:: What you have to do ::
Which lines run from the line with "Importing and exporting" through the line with "## Overloads" in the entries below? Print them exactly, both ends included, and nothing more.

:: Given data ::

···

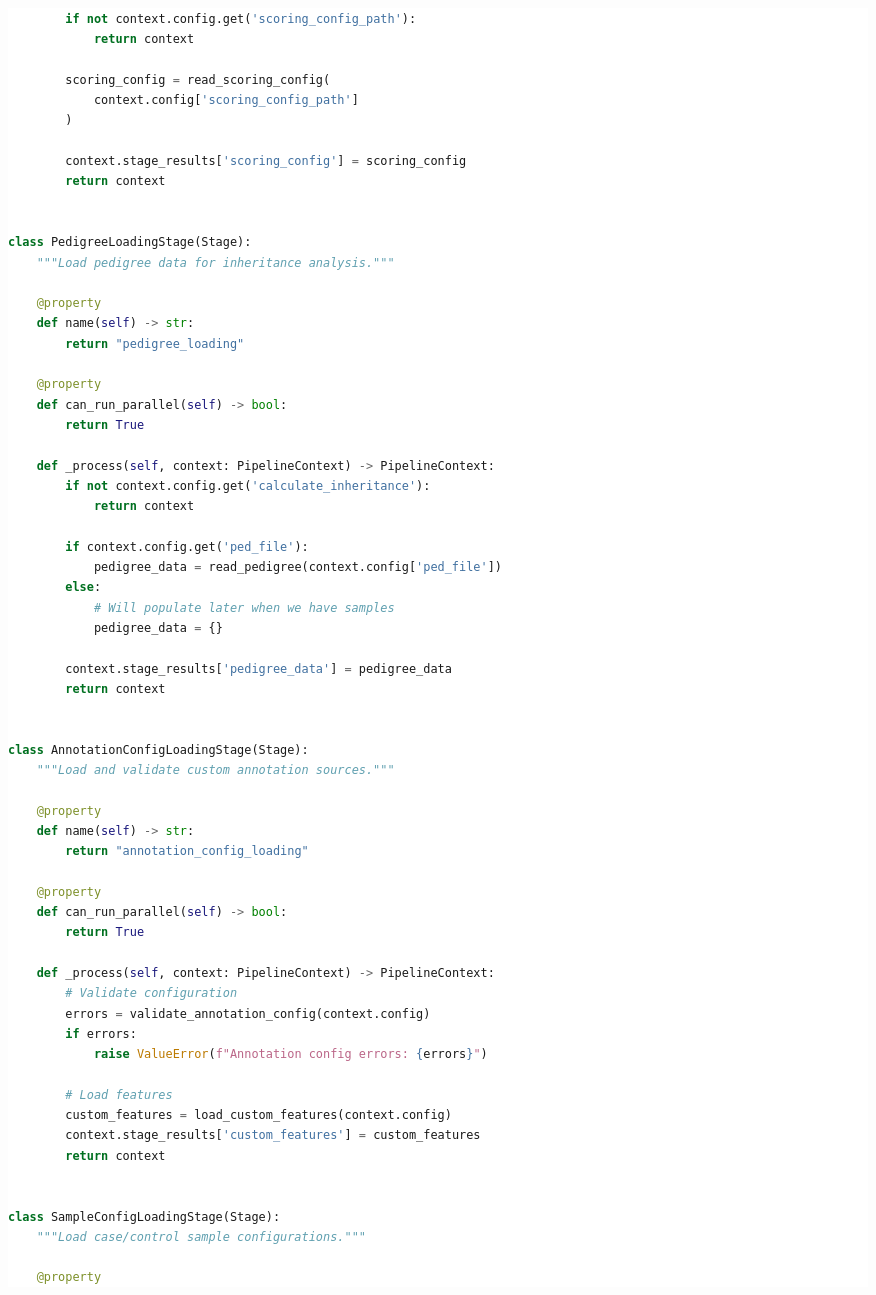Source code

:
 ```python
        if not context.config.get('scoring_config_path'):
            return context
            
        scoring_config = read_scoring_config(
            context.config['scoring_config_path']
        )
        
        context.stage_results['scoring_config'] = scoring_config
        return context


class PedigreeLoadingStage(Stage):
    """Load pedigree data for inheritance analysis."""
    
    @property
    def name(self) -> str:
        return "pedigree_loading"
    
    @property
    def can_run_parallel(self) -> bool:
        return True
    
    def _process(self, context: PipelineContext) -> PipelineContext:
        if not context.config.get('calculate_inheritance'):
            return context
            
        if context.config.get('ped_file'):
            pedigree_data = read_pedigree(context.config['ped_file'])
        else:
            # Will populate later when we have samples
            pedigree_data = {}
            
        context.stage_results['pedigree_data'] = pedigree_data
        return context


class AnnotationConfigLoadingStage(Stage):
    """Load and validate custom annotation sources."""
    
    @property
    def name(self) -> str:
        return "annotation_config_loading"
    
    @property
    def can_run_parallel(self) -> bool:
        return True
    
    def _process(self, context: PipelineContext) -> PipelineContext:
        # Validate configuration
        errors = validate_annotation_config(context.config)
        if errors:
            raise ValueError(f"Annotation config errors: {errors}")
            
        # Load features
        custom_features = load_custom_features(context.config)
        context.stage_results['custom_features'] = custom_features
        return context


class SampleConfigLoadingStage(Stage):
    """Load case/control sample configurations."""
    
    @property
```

···

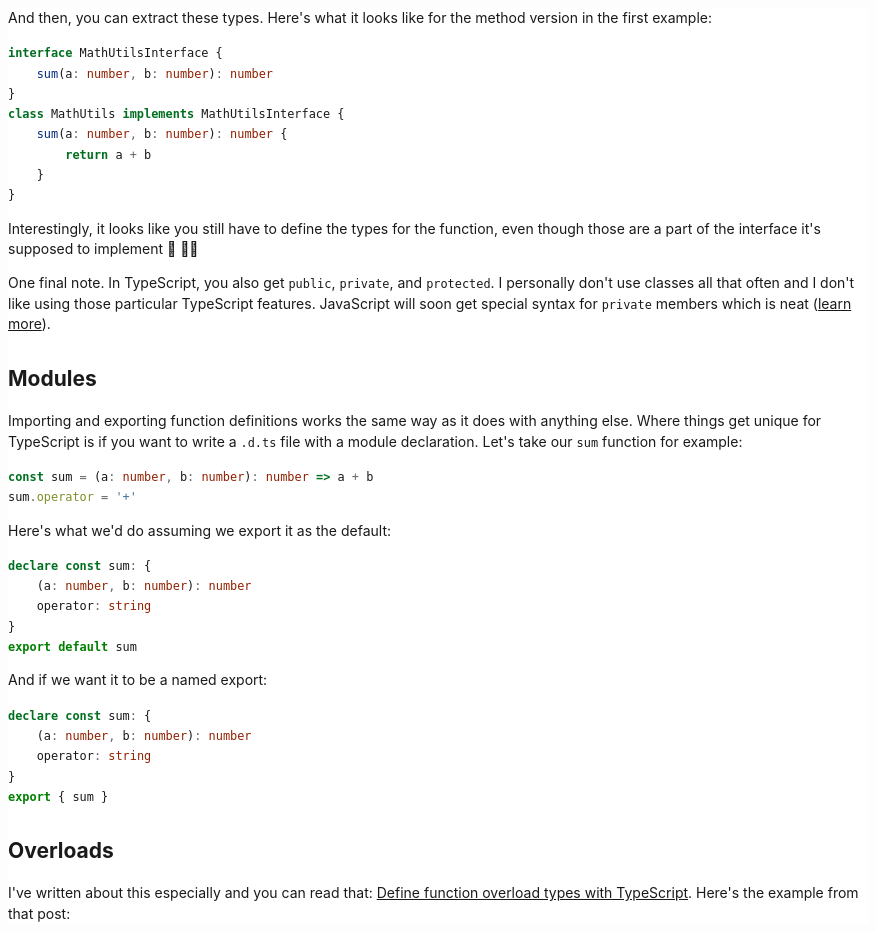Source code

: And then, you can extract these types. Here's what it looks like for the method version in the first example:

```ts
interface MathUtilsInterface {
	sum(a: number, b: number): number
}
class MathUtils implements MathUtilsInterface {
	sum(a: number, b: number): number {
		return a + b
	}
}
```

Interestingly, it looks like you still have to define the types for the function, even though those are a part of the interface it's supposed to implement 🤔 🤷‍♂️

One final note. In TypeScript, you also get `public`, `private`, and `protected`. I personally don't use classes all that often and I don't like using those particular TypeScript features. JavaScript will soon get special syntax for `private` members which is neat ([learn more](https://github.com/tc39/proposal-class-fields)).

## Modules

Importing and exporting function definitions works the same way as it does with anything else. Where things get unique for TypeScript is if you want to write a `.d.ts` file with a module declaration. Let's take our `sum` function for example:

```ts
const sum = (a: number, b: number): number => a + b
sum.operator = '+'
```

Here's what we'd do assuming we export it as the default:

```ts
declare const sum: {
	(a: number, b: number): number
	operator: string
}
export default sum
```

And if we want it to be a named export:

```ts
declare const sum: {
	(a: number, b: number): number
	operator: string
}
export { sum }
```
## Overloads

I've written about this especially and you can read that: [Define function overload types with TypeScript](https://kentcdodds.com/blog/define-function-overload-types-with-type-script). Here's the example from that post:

···

:: Answer space ::
Importing and exporting function definitions works the same way as it does with anything else. Where things get unique for TypeScript is if you want to write a `.d.ts` file with a module declaration. Let's take our `sum` function for example:

```ts
const sum = (a: number, b: number): number => a + b
sum.operator = '+'
```

Here's what we'd do assuming we export it as the default:

```ts
declare const sum: {
	(a: number, b: number): number
	operator: string
}
export default sum
```

And if we want it to be a named export:

```ts
declare const sum: {
	(a: number, b: number): number
	operator: string
}
export { sum }
```
## Overloads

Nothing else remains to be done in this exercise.